By Alan Baldwin
LONDON (Reuters) – Formula E founder and chief executive Alejandro Agag has dismissed media speculation that he could play a role in running Formula One after Liberty Media’s takeover of the glamour sport.
“There haven’t been any contacts at all, whatsoever,” he told Reuters in an interview at his London headquarters on Tuesday.
“My interest is Formula E and I think there is still so much to be done in Formula E and it’s really exciting to be in Formula E,” said the 46-year-old Spanish businessman.
“I think I could not go anywhere without Formula E. So wherever I go, Formula E has to come, in a way. Formula E is like my baby. I founded it, we were very few in the beginning and we’ve taken it to this point and I don’t think I can stay apart from Formula E.”
Formula E, the world’s first electric car racing championship which starts its third season in Hong Kong next week, is owned by Liberty Global, another of U.S. cable television tycoon John Malone’s companies.
Media reports have suggested that new Formula One chairman Chase Carey, who took the role after the takeover was announced on Sept. 7, wants to appoint executives to run the sport’s commercial and sporting operations.
Agag, because of his experience and connections, has been touted as a possible candidate.

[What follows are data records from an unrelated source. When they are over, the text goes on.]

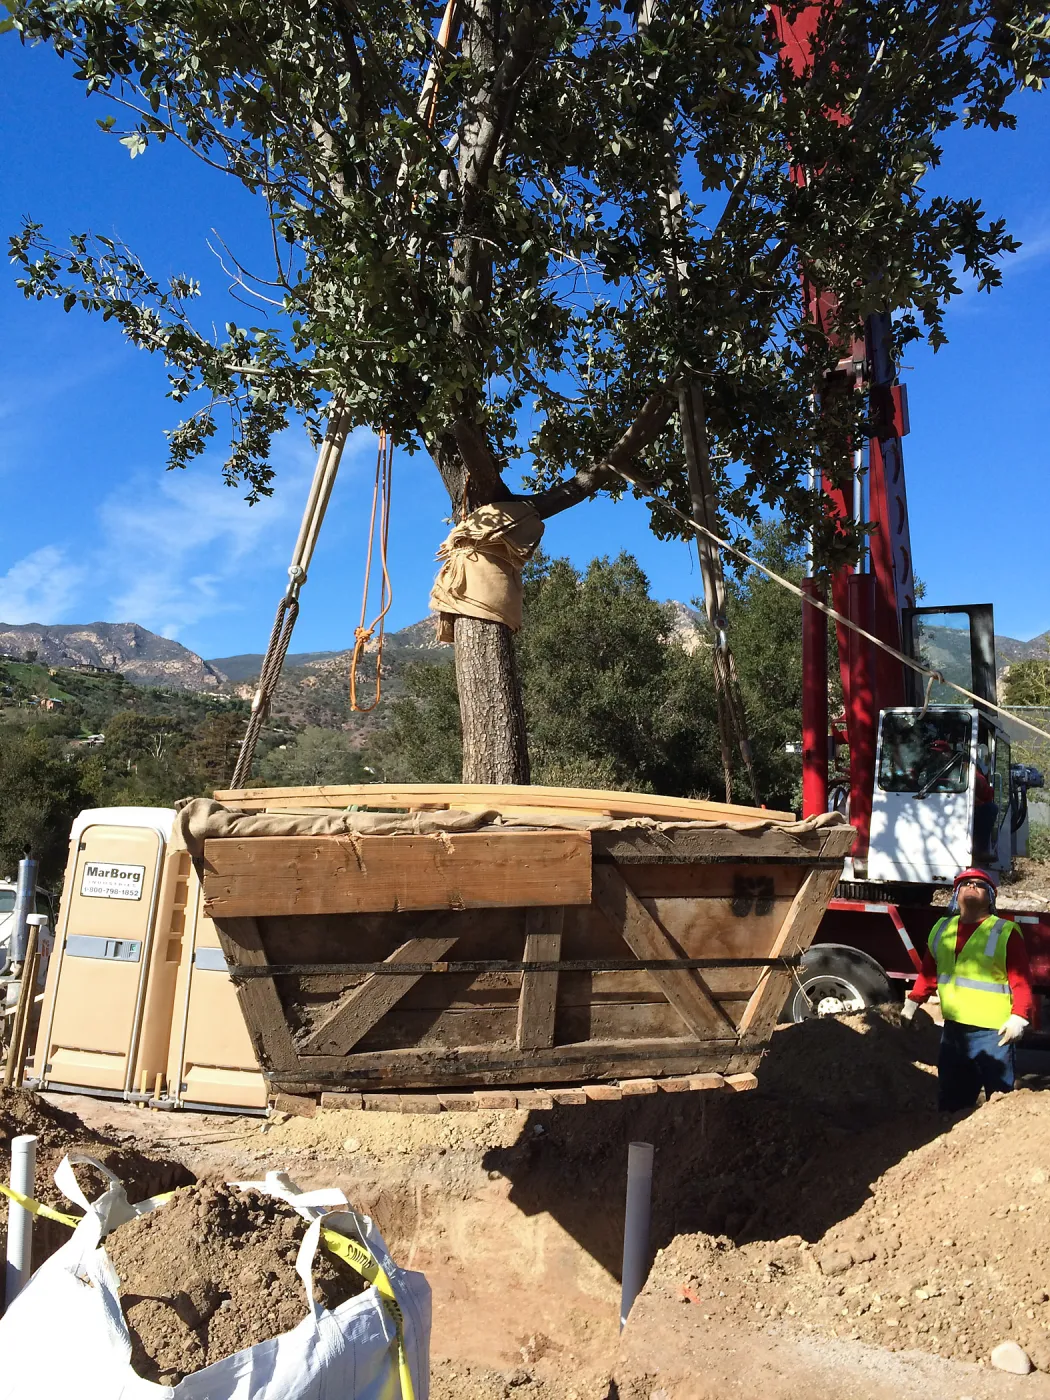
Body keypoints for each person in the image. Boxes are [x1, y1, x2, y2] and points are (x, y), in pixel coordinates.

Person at [901, 867, 1032, 1112]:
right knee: (952, 1099)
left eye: (979, 885)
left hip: (994, 1034)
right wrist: (913, 1002)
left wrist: (1020, 1016)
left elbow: (1021, 980)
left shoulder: (1004, 931)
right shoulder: (942, 928)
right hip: (954, 1033)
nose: (972, 887)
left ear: (990, 898)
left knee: (999, 1103)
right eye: (966, 884)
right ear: (956, 894)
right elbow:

Bernie Ecclestone, the 85-year-old who has run Formula One for decades, once co-owned London second tier soccer club Queens Park Rangers with Agag and former Renault team boss Flavio Briatore.
Agag welcomed the Formula One takeover, which has still to be approved by anti-trust regulators, but said there had been no discussions “in terms of synergies or co-operation or anything”.

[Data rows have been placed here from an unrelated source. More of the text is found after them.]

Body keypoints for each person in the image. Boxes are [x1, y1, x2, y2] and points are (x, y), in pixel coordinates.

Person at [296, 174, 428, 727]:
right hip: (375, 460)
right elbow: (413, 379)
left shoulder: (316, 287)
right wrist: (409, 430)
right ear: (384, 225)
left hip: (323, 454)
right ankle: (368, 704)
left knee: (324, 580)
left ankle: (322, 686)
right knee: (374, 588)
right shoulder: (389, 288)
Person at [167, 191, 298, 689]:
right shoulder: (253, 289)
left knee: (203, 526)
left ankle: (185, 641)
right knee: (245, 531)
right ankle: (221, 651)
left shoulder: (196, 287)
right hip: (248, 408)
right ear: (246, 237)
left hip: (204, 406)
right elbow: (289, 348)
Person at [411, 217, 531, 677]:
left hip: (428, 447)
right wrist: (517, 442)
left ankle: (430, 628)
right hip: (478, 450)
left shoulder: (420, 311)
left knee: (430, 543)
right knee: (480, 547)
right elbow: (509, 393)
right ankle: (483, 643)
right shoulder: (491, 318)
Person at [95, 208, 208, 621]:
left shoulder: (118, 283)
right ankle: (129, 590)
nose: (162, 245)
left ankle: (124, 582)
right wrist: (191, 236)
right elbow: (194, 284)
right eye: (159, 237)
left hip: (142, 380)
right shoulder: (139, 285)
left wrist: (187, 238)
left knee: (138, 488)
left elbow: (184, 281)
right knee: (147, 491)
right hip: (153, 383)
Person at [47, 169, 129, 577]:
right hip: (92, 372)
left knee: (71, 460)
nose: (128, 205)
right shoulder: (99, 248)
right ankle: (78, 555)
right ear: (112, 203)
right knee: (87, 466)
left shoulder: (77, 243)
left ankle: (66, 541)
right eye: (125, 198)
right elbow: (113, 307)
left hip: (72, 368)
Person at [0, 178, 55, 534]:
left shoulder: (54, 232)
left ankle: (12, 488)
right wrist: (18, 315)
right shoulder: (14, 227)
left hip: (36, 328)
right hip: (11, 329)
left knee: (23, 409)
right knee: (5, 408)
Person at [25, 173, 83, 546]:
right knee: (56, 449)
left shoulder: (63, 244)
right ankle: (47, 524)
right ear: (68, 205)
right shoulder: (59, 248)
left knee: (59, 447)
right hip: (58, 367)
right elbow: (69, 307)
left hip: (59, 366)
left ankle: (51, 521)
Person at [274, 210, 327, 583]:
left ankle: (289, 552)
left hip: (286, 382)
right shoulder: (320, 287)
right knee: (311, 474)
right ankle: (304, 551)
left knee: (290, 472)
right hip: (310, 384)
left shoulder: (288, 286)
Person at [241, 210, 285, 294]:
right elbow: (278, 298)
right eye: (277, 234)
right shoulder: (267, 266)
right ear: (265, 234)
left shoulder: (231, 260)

“If you ask me for my feeling, I think it’s good. I think if Formula One had been bought by a competitor of the Liberty family, the extended family, it would be more difficult,” he added.

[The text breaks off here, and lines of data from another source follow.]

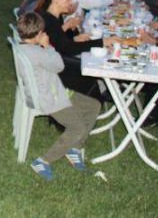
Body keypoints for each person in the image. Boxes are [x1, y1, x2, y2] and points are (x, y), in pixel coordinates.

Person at [17, 13, 99, 180]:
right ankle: (43, 161)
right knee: (78, 128)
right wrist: (48, 46)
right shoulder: (37, 52)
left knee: (93, 105)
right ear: (39, 34)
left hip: (52, 90)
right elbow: (59, 66)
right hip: (50, 99)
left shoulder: (22, 47)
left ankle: (74, 149)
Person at [36, 0, 118, 98]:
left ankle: (105, 92)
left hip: (56, 60)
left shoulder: (55, 16)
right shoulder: (49, 20)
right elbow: (68, 49)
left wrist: (76, 38)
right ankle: (97, 100)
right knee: (89, 68)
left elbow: (59, 42)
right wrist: (101, 42)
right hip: (53, 68)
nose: (71, 3)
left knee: (91, 60)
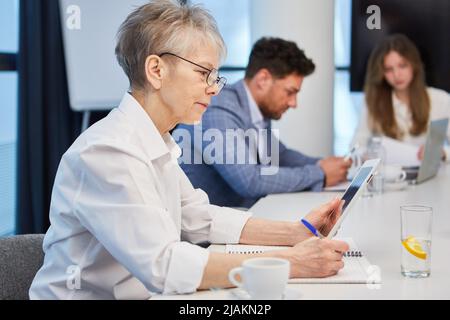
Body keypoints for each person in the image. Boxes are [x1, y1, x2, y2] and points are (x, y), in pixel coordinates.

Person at [29, 0, 348, 300]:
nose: (213, 87)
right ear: (156, 70)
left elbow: (200, 218)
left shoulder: (159, 141)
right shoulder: (107, 152)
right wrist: (291, 262)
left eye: (215, 75)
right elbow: (164, 264)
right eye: (202, 72)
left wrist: (296, 232)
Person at [176, 37, 351, 209]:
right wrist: (320, 173)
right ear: (263, 79)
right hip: (206, 229)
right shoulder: (217, 108)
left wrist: (322, 164)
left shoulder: (255, 111)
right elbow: (249, 180)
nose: (293, 103)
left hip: (242, 214)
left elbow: (280, 154)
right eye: (290, 92)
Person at [352, 34, 450, 162]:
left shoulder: (440, 99)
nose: (397, 75)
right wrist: (364, 154)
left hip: (432, 179)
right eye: (388, 69)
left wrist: (442, 152)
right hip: (391, 178)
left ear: (414, 65)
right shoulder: (372, 102)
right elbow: (356, 145)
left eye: (402, 65)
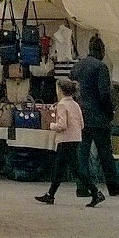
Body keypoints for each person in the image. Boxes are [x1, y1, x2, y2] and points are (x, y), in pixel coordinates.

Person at [70, 35, 119, 197]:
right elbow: (104, 94)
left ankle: (82, 188)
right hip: (98, 118)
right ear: (101, 50)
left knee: (82, 154)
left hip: (80, 117)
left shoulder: (77, 67)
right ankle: (114, 187)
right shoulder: (101, 67)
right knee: (105, 154)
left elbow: (71, 92)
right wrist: (110, 111)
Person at [35, 78, 100, 207]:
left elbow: (62, 125)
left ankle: (95, 192)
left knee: (74, 169)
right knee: (60, 168)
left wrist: (51, 125)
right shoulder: (75, 104)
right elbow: (81, 124)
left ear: (60, 90)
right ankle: (50, 194)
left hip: (65, 139)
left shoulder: (62, 105)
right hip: (75, 138)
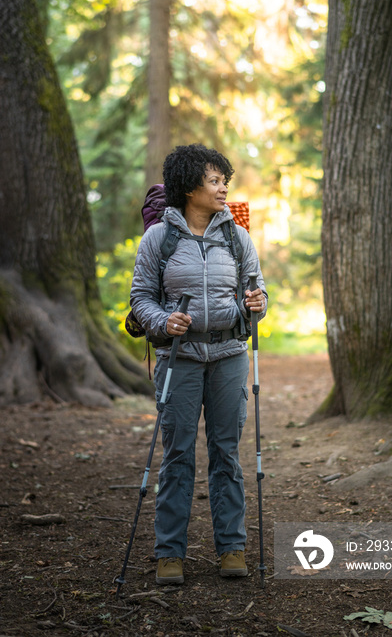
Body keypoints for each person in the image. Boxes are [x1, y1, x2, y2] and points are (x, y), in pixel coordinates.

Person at [130, 143, 267, 585]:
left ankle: (232, 548)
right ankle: (170, 552)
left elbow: (258, 295)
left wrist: (258, 303)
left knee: (226, 454)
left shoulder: (237, 236)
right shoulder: (159, 239)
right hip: (179, 359)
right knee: (177, 455)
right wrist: (163, 319)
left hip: (229, 356)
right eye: (214, 180)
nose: (223, 188)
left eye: (224, 180)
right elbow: (140, 300)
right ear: (190, 187)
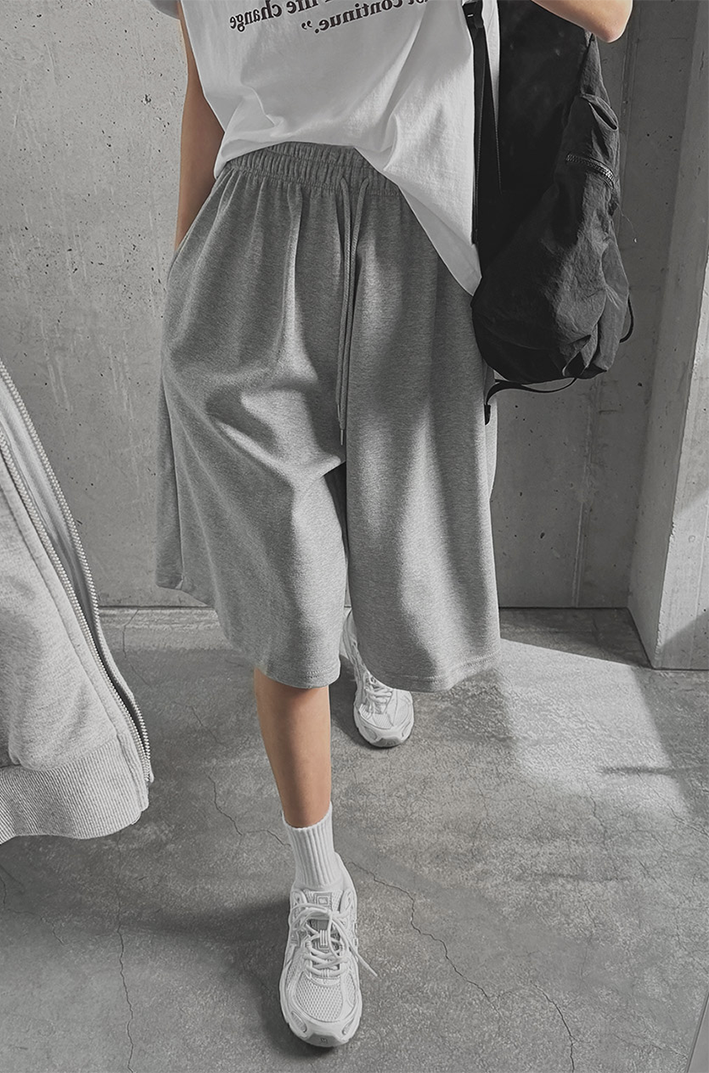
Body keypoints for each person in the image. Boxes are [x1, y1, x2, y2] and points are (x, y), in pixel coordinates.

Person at [150, 0, 632, 1048]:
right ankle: (317, 881)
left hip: (418, 242)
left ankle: (374, 646)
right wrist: (182, 268)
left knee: (403, 540)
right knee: (286, 595)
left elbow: (610, 12)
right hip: (246, 250)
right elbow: (203, 80)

He did not envisage any competition issues, however, because the two series were so distinct and raced in very different arenas, with Formula E a city-based series using temporary circuits.
Only Monaco, Montreal and Mexico City host both championships.
“We don’t compete at all with Formula One. We don’t race in racetracks, we race on very small places where Formula one cannot race so there is no competition,” said Agag.
“The place we race in Brooklyn is far too small for a Formula One race. And we race on a different technology, electric.”
Agag said other U.S. series NASCAR and IndyCar had more to fear, with Liberty Media clearly targeting the United States as a growth area for European-based Formula One.
“If I was IndyCar or NASCAR, I would be worried,” he said.
“I would be concerned because the Formula One push in America is going to affect them, if anyone. But definitely Formula One and Formula E are totally compatible in America and everywhere else.”
Agag said it made business sense to keep Formula One and Formula E apart and he sees scope for both to grow, even if electric racing could one day become the bigger draw.
The Formula One championship has been running since 1950, with annual turnover of around $1.9 billion and one of the largest global audiences in sport after the soccer World Cup and Olympics.
Formula E’s cumulative TV audience in its debut season was a comparatively tiny 61.5 million, according to research firm Repucom.
“If the motor industry becomes fully electric, Formula E will be the relevant championship in terms of the motor industry,” said Agag.
“But I don’t think Formula One will disappear. I think Formula One will continue, like today there are horse races but we don’t use a horse to go to the office. Combustion cars will be maybe only used for racing.
“But I think Formula One has such a strong tradition that it will continue in the future. Formula E may be the main championship at one point in 50 years or 60 years, but only time will tell.”